Painting a grim outlook for the industry, IATA's director general and chief executive Giovanni Bisignani said he expected to see more airlines go bust as sky-high fuel prices slash profitability.

"We are in a perfect storm of uncontrollable fuel costs and falling demand," Bisignani told the Australian National Aviation Press Club in Sydney.

"Airlines could lose as much as 6.1 billion US dollars this year. Already some 25 airlines in our financial systems have gone bust -- greater than immediately following 9/11 -- and we are bracing for more."

"Despite some relief in the oil price, we are a fragile industry that is in a crisis."

Since 2002, the price of oil has jumped from 25 US dollars a barrel to more than 140 US dollars. It currently sits at about 110 US dollars but Bisignani said it could easily surge again on instability in Russia and the Middle East.

He said the reality was that oil prices seemed to be permanently higher than five years ago and were "re-shaping the business in a way that demand shocks of SARS (Severe Acute Respiratory Syndrome) or 9/11 did not."

In terms of security, he said while advances had been made since the September 11, 2001 aircraft attacks on the United States, governments had failed to deliver.

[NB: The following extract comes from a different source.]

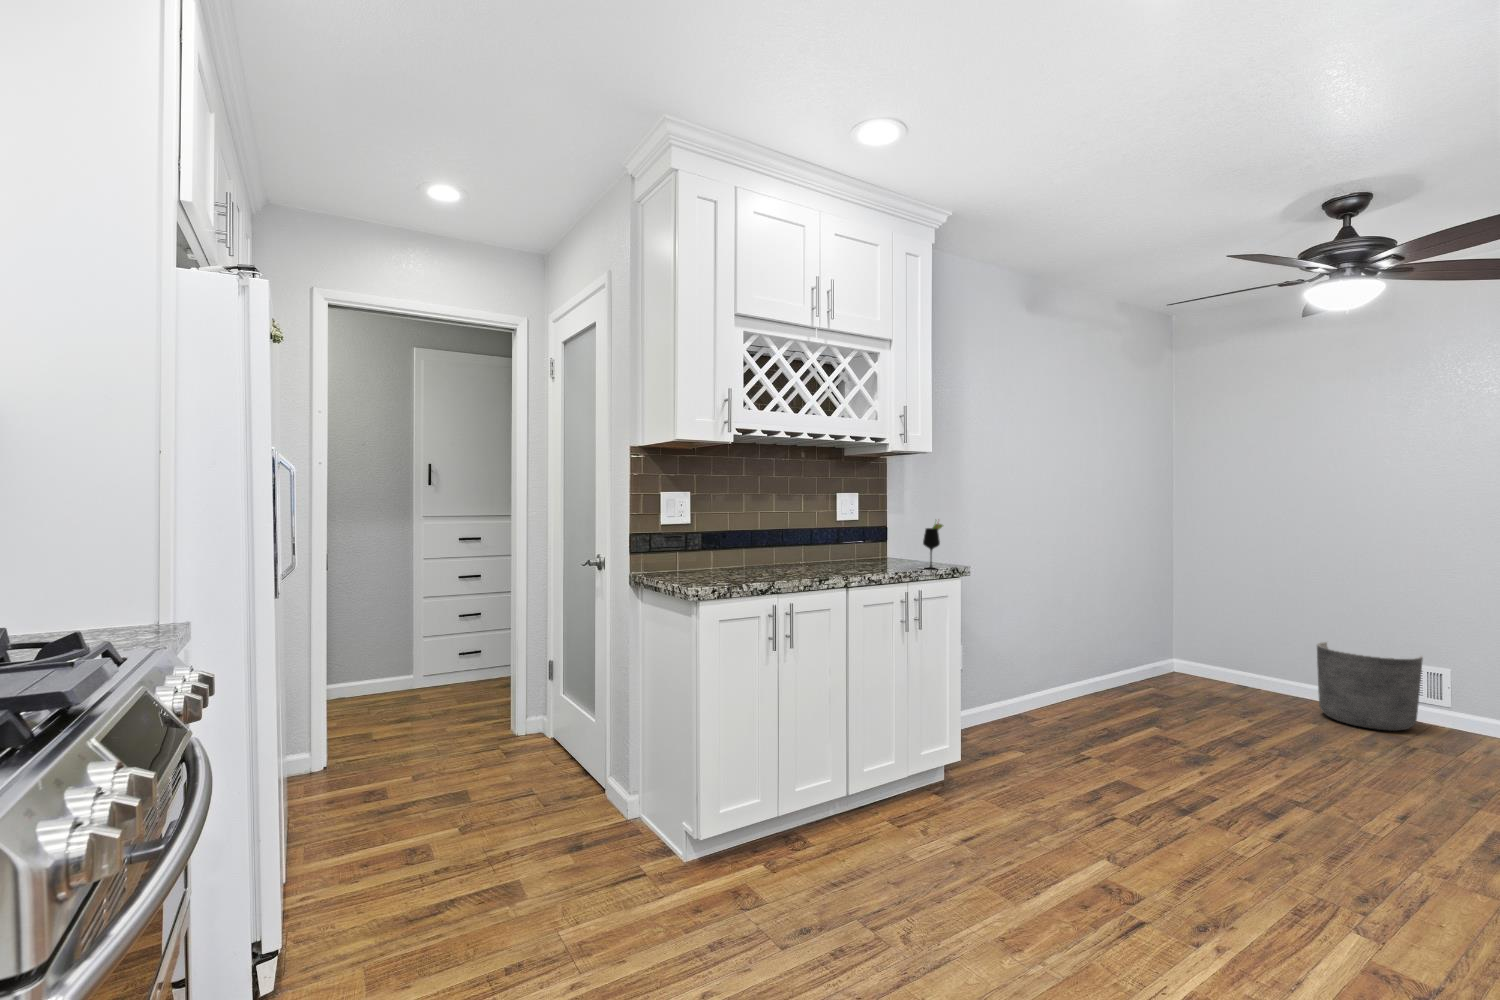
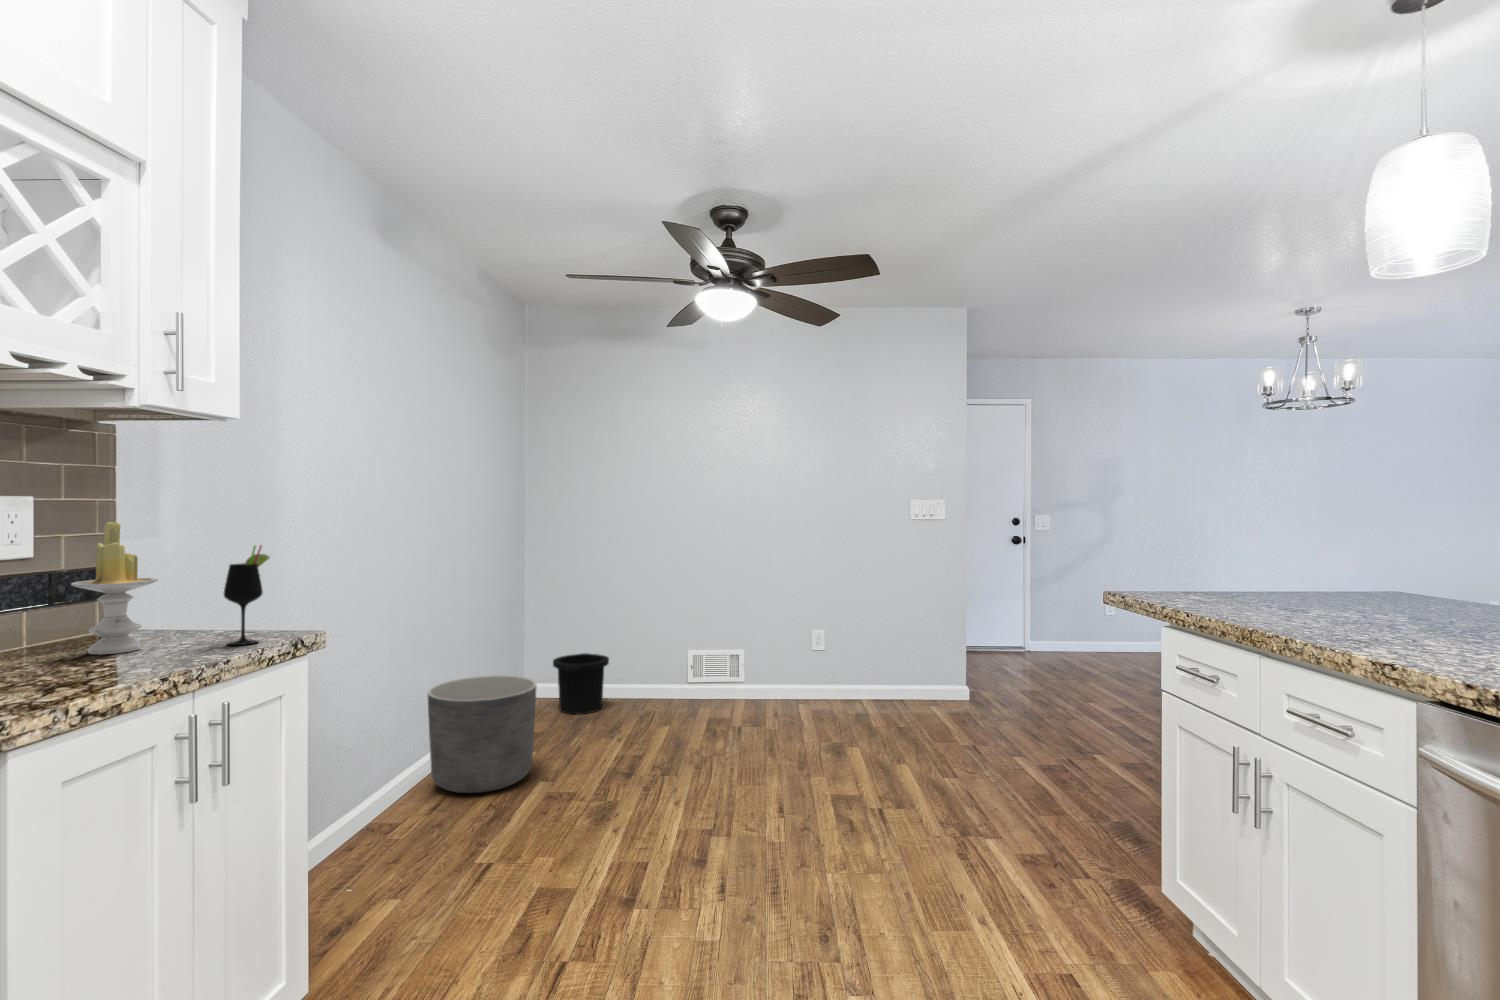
candle: none [867,505,898,566] -> present [71,522,158,654]
trash can: none [1197,641,1258,697] -> present [553,653,609,714]
planter: present [1317,642,1423,731] -> present [427,675,537,793]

"As every traveller knows, the system remains an uncoordinated mess because governments are not thinking or acting globally," he said, adding that safety checks were often unnecessarily duplicated.

He said while airlines had worked hard to cut costs to survive the tougher environment, they were not free to operate as normal businesses because airspace access and foreign ownership were controlled by governments.

"Who cares who owns an airline so long as it is safe and provides efficient service? It's time to move from the world of flags and politics to brands and business," he said.